● What needs to be done
Continue the Crucible core concepts documentation below, starting right after its last line.

● Supplied text
--*--
Core Concepts¶

Crucible organizes scientific data around four types of objects. Understanding how they relate makes it easier to structure your data.

Users¶

Users can be people or service accounts with access to Crucible. Users can be members of access groups and projects. To create a user profile, an ORCID account is required. Crucible API keys are required for working with the Crucible API locally. API keys can be generated at https://crucible.lbl.gov/api/v2/user_apikey.

If your integration requires a service account with elevated privileges, please join Discord and submit a request for a service account.

Projects¶

A project is the top-level organizational unit. Projects commonly map to research projects or user facility proposals.

Projects serve two primary purposes:

Organization — resources belong to a project, making them easier to find and filter.
Access control — all members of a project can read the datasets and samples within it. Adding a user to a project grants them access to all associated data.

Every dataset and sample must belong to a project. The project_id is a short, human-readable identifier chosen at creation time (e.g., MFP12345).

Project management guide →

Datasets¶

A dataset is the core data object in Crucible. It can combine:

Files — the actual measurement data (optional).
--*--
● Collected data
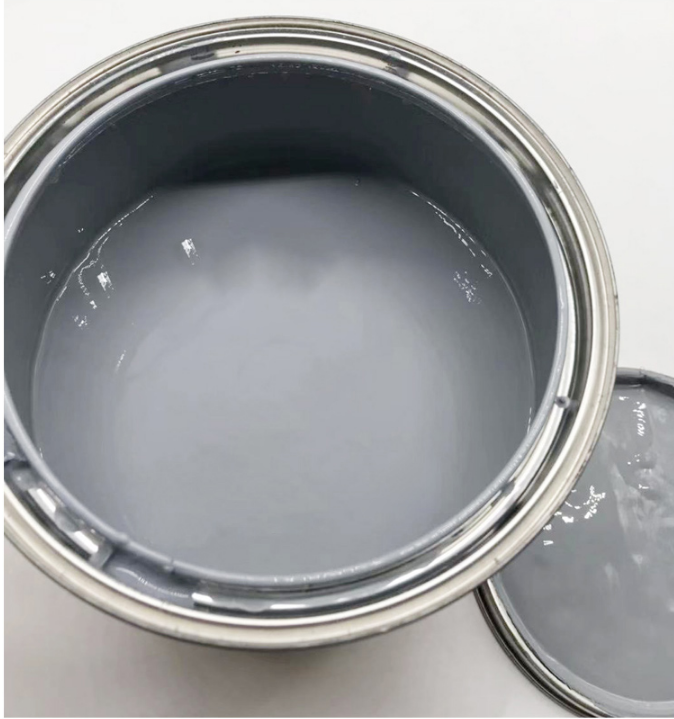
At what (x,y) coordinates should I click in order to perform the action: click on gray paint. Please return your answer as a coordinate pair (x, y). Image resolution: width=674 pixels, height=719 pixels. Looking at the image, I should click on (x=361, y=429).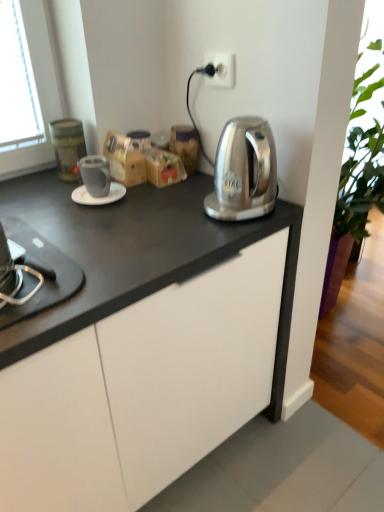
Where is `vacant space that is in between satin silver kettle at center and black glass stovetop at lower left`? Image resolution: width=384 pixels, height=512 pixels. vacant space that is in between satin silver kettle at center and black glass stovetop at lower left is located at coordinates (139, 242).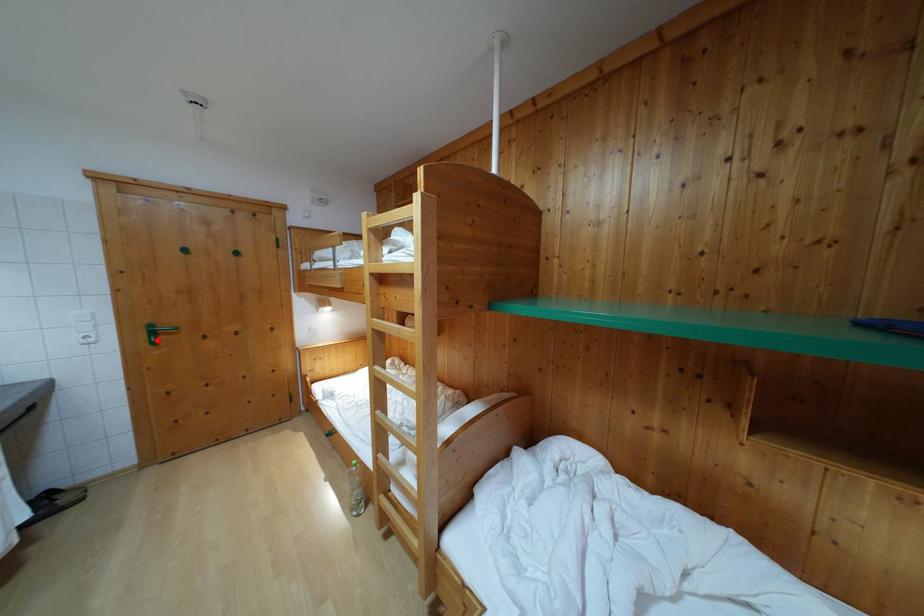
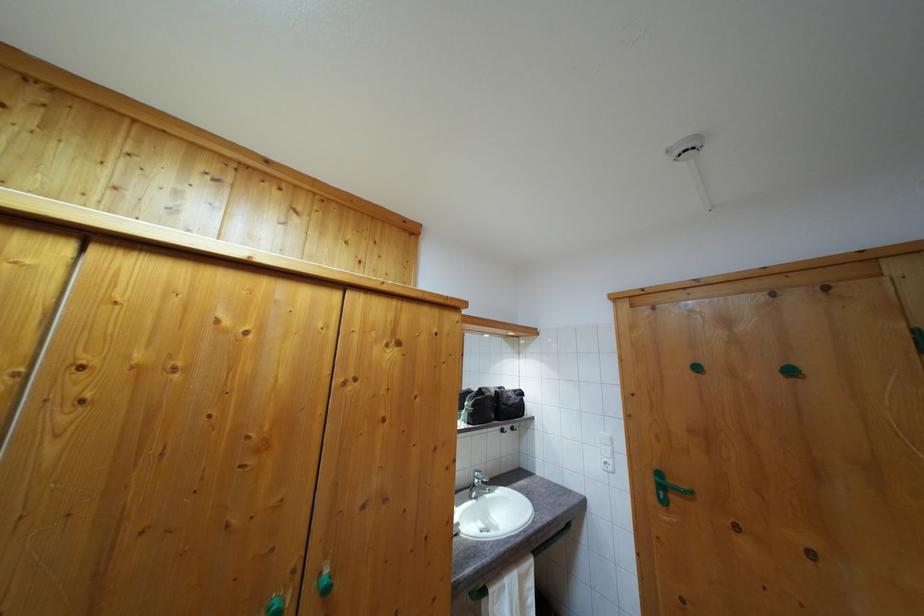
The point at the highlighted location is marked in the first image. Where is the corresponding point in the second image?

(664, 493)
--*--
● Final result
Structured metadata — general attributes collected about each dataset regardless of data type, such as measurement, data_type, instrument_name, session_name, timestamp, and data_format. Other information such as creation_time, modification_time, and download path will be generated and recorded on the server side.
Scientific metadata — free-form key-value pairs for experiment-specific parameters, notes, and comments that are considered necessary for reproducibility and provenance. The structure is intentionally flexible to accommodate a variety of use cases and reduce input burden for experimentalists as well as allow adaptibility over time. However, it is recommended to standardize the structure of the scientific data for specific data types within a project or organization to promote higher quality data curation and enable downstream analytics.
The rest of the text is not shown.